> _Minified JSON responses_
---------------
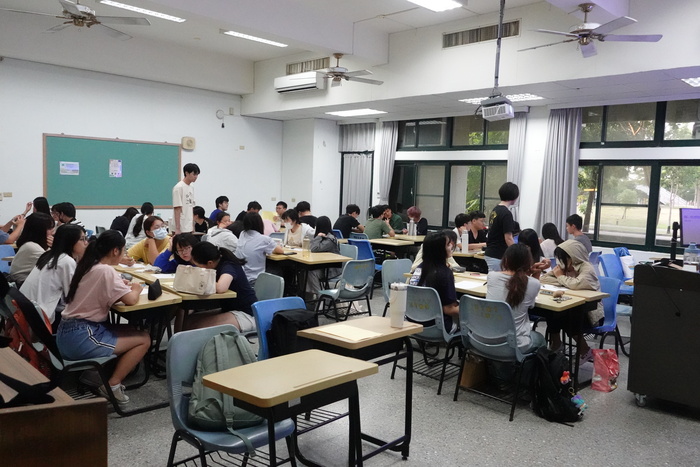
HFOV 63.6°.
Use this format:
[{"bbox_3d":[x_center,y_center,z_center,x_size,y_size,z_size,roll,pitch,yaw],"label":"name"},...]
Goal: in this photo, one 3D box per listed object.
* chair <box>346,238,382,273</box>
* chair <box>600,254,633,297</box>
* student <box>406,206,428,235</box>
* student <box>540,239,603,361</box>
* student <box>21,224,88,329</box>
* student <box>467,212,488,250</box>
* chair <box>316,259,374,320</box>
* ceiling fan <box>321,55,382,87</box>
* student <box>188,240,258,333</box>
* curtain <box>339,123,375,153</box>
[{"bbox_3d":[0.268,0.479,7.610,0.540,0.795,0.480,-3,7,-45],"label":"chair"},{"bbox_3d":[3.114,0.686,6.410,0.480,0.795,0.540,-3,7,-45],"label":"chair"},{"bbox_3d":[1.006,0.159,9.122,0.720,1.200,0.480,-3,7,-44],"label":"student"},{"bbox_3d":[1.959,0.615,5.017,0.620,1.139,0.480,-2,7,-42],"label":"student"},{"bbox_3d":[-1.985,0.526,3.905,0.680,1.200,0.500,-3,7,-45],"label":"student"},{"bbox_3d":[1.781,0.322,7.485,0.480,1.220,0.720,-3,7,-44],"label":"student"},{"bbox_3d":[-0.063,0.634,5.949,0.460,0.790,0.520,-3,7,-44],"label":"chair"},{"bbox_3d":[-0.170,-2.331,7.969,1.380,0.410,1.380,-3,7,-44],"label":"ceiling fan"},{"bbox_3d":[-1.002,0.608,4.262,0.780,1.080,0.480,-3,7,-45],"label":"student"},{"bbox_3d":[0.093,-1.854,10.918,0.100,0.563,1.015,-3,7,-44],"label":"curtain"}]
---------------
> _PROBLEM TO WORK ON_
Render the data above verbatim and without pictures.

> _OUTPUT FOR THIS EXERCISE_
HFOV 63.6°.
Use this format:
[{"bbox_3d":[x_center,y_center,z_center,x_size,y_size,z_size,roll,pitch,yaw],"label":"name"},...]
Goal: in this photo, one 3D box per listed object.
* chair <box>346,238,382,273</box>
* chair <box>600,254,633,297</box>
* student <box>406,206,428,235</box>
* student <box>540,239,603,361</box>
* student <box>21,224,88,329</box>
* student <box>467,212,488,250</box>
* chair <box>316,259,374,320</box>
* ceiling fan <box>321,55,382,87</box>
* student <box>188,240,258,333</box>
* curtain <box>339,123,375,153</box>
[{"bbox_3d":[0.268,0.479,7.610,0.540,0.795,0.480,-3,7,-45],"label":"chair"},{"bbox_3d":[3.114,0.686,6.410,0.480,0.795,0.540,-3,7,-45],"label":"chair"},{"bbox_3d":[1.006,0.159,9.122,0.720,1.200,0.480,-3,7,-44],"label":"student"},{"bbox_3d":[1.959,0.615,5.017,0.620,1.139,0.480,-2,7,-42],"label":"student"},{"bbox_3d":[-1.985,0.526,3.905,0.680,1.200,0.500,-3,7,-45],"label":"student"},{"bbox_3d":[1.781,0.322,7.485,0.480,1.220,0.720,-3,7,-44],"label":"student"},{"bbox_3d":[-0.063,0.634,5.949,0.460,0.790,0.520,-3,7,-44],"label":"chair"},{"bbox_3d":[-0.170,-2.331,7.969,1.380,0.410,1.380,-3,7,-44],"label":"ceiling fan"},{"bbox_3d":[-1.002,0.608,4.262,0.780,1.080,0.480,-3,7,-45],"label":"student"},{"bbox_3d":[0.093,-1.854,10.918,0.100,0.563,1.015,-3,7,-44],"label":"curtain"}]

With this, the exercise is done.